Texto dado »
* * * * * * * * *

La dulce mirada de sus guardianes agobia a los vivos
que no entienden del gozo en que se encuentran los que aquí habitan. Bellas
obras que invitan al visitante a no alterar la atmosfera pacifica del
cementerio, a recordar nombres y fechas, algunas olvidadas.
(el autor en el pedestal donde estuvo el monumento a John Lennon)
El viento trae
rumores de excesos. Cada rincón guarda el recuerdo de una época intensa, los
años locos del Quindío que llegaron de la mano de un excéntrico personaje. Narco
sui generis, loquito caprichoso, rockero, prospecto de político y filántropo a
su muy particular manera. El hombre de la década, el enemigo del estado, el
amigo, el piloto, el jinete de la cocaína, el padre. Carlos Enrique
Lehder Rivas.
Nos recibe el
domingo con un sol que aporrea el asfalto cuarteado y los adoquines descuidados
y llenos de hierba de la Posada Alemana. La Autopista del Café se llevó la
otrora bella portada que simulaba el acceso a un castillo medieval y el puente
que comunicaba el complejo con el sector de las cabañas particulares. A la
izquierda la caseta de vigilancia yace con el techo hundido y albergando aún
restos de una conflagración. A la derecha se alza aún majestuosa una gran
construcción de dos plantas con arquitectura alpina que solo los pájaros, los
murciélagos y los jugadores de Paintball (me incluyo) aprovechan. Las jaulas
que antes albergaban leones y cóndores hoy guardan gallos de pelea y gallinas
flacas.

* * * * * * * * *

Preguntas »
**1.** Responde según el texto sobre la Posada Alemana:
(a) ¿Qué se llevó la Autopista del Café?
(b) ¿Qué guardan hoy las jaulas que antes albergaban leones y cóndores?
(c) Según la nota entre paréntesis, ¿dónde se encuentra el autor?
**2.** Prosigue el texto sobre la Posada Alemana a partir de su última oración.

* * * * * * * * *

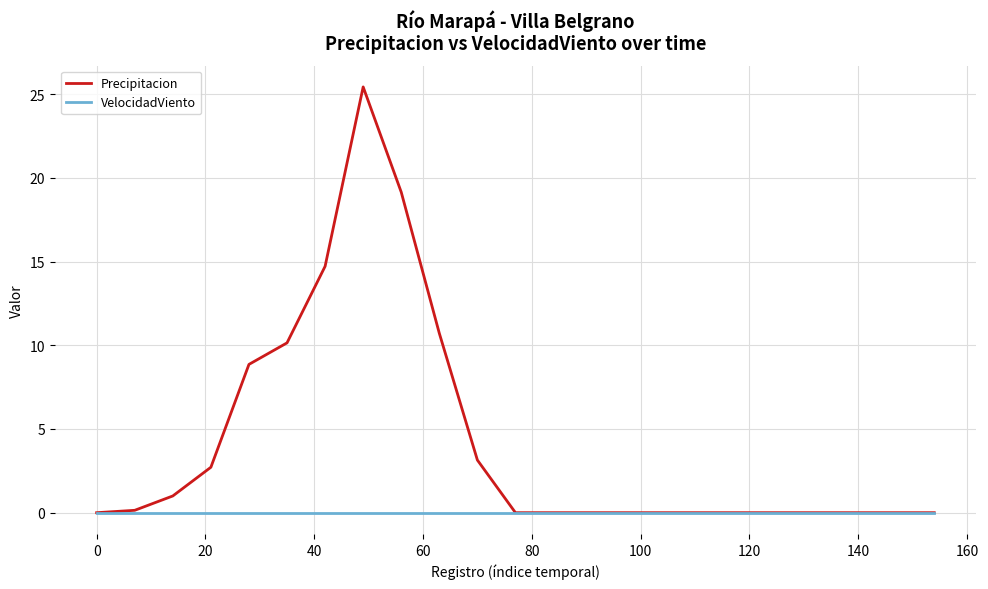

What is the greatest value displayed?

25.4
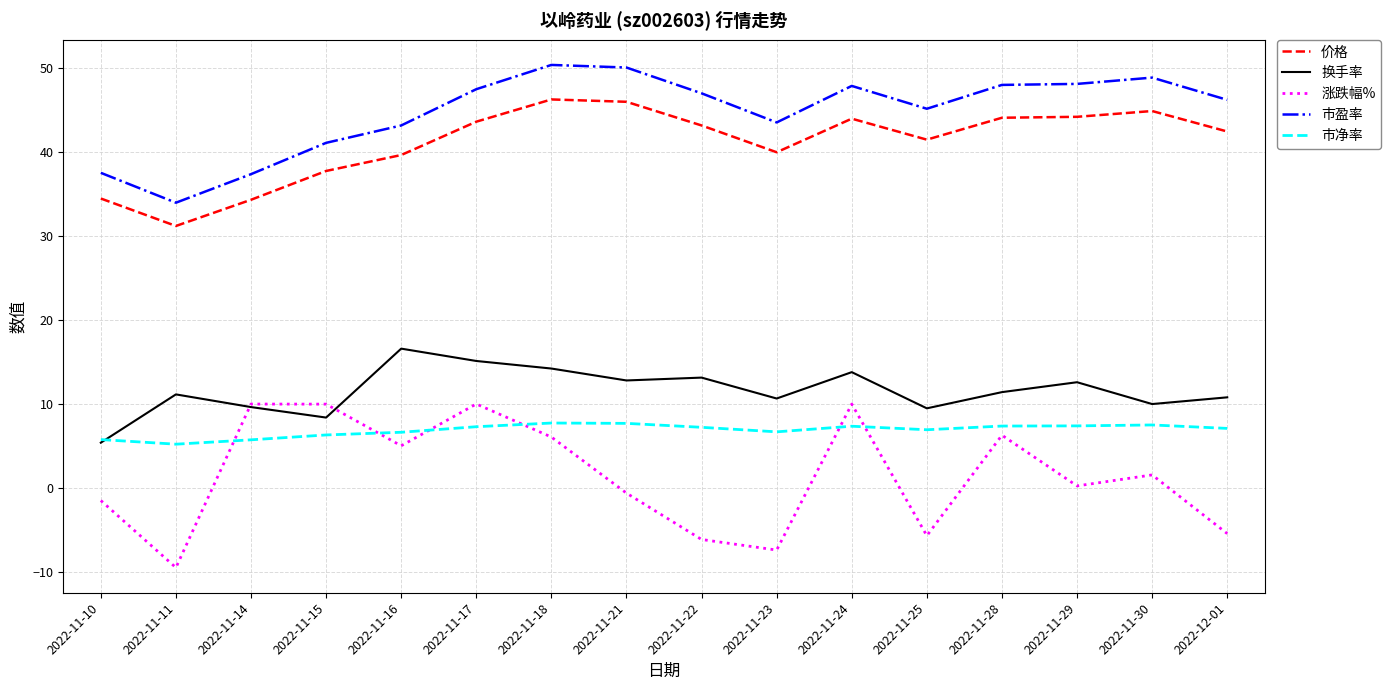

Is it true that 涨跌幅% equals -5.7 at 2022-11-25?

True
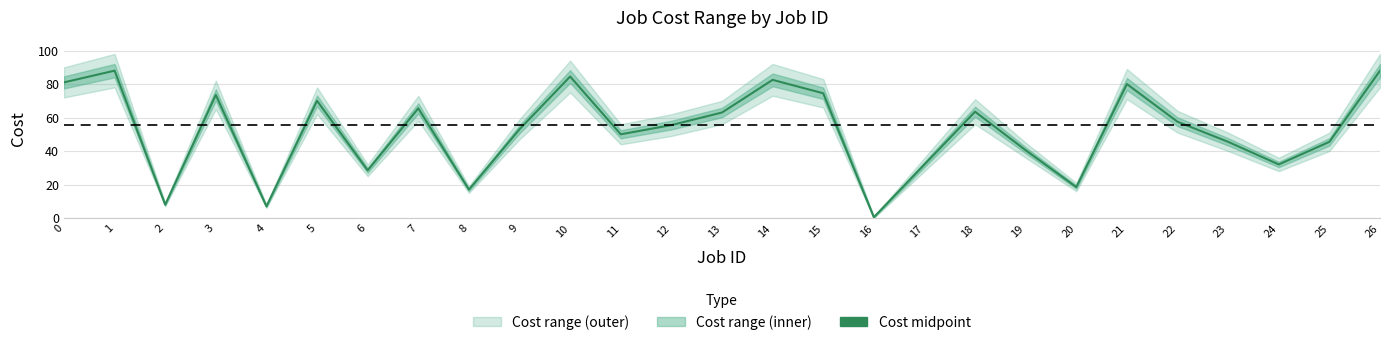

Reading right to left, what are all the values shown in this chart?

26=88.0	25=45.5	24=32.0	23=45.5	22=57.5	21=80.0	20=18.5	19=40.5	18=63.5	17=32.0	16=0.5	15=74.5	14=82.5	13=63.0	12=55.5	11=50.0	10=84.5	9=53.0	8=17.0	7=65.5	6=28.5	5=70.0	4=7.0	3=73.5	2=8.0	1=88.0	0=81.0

* * * * * * * * *

Respuestas por tarea »
**1.**
(a) La otrora bella portada que simulaba el acceso a un castillo medieval y el puente que comunicaba el complejo con el sector de las cabañas particulares.
(b) Gallos de pelea y gallinas flacas.
(c) En el pedestal donde estuvo el monumento a John Lennon.

**2.**
Construida a
final de los 70´s en la vía Armenia – Pereira, en un alto desde el cual se
contempla medio Quindío, el hotel Posada Alemana fue el primer gran complejo
turístico que existió en esta tierra, 20 años antes de que los “genios” del
mercadeo nos vendieran el pajazo mental de que somos emporio turístico, los inversionistas
de otros departamentos arrasaran cientos de hectáreas de tierra cultivable para
convertirlas en balnearios que generan muy pocos empleos y nos pusieran 2
parques temáticos con precios para turista europeo. La Posada estaba abierta para todos, la discoteca era visitada por personas de todo el país y, según testimonio de los que disfrutaron sus lujos, se conseguia el whisky más barato de la región. Siendo objetivos, Lehder es el verdadero pionero del turismo en el Quindío, no el Parque del Café.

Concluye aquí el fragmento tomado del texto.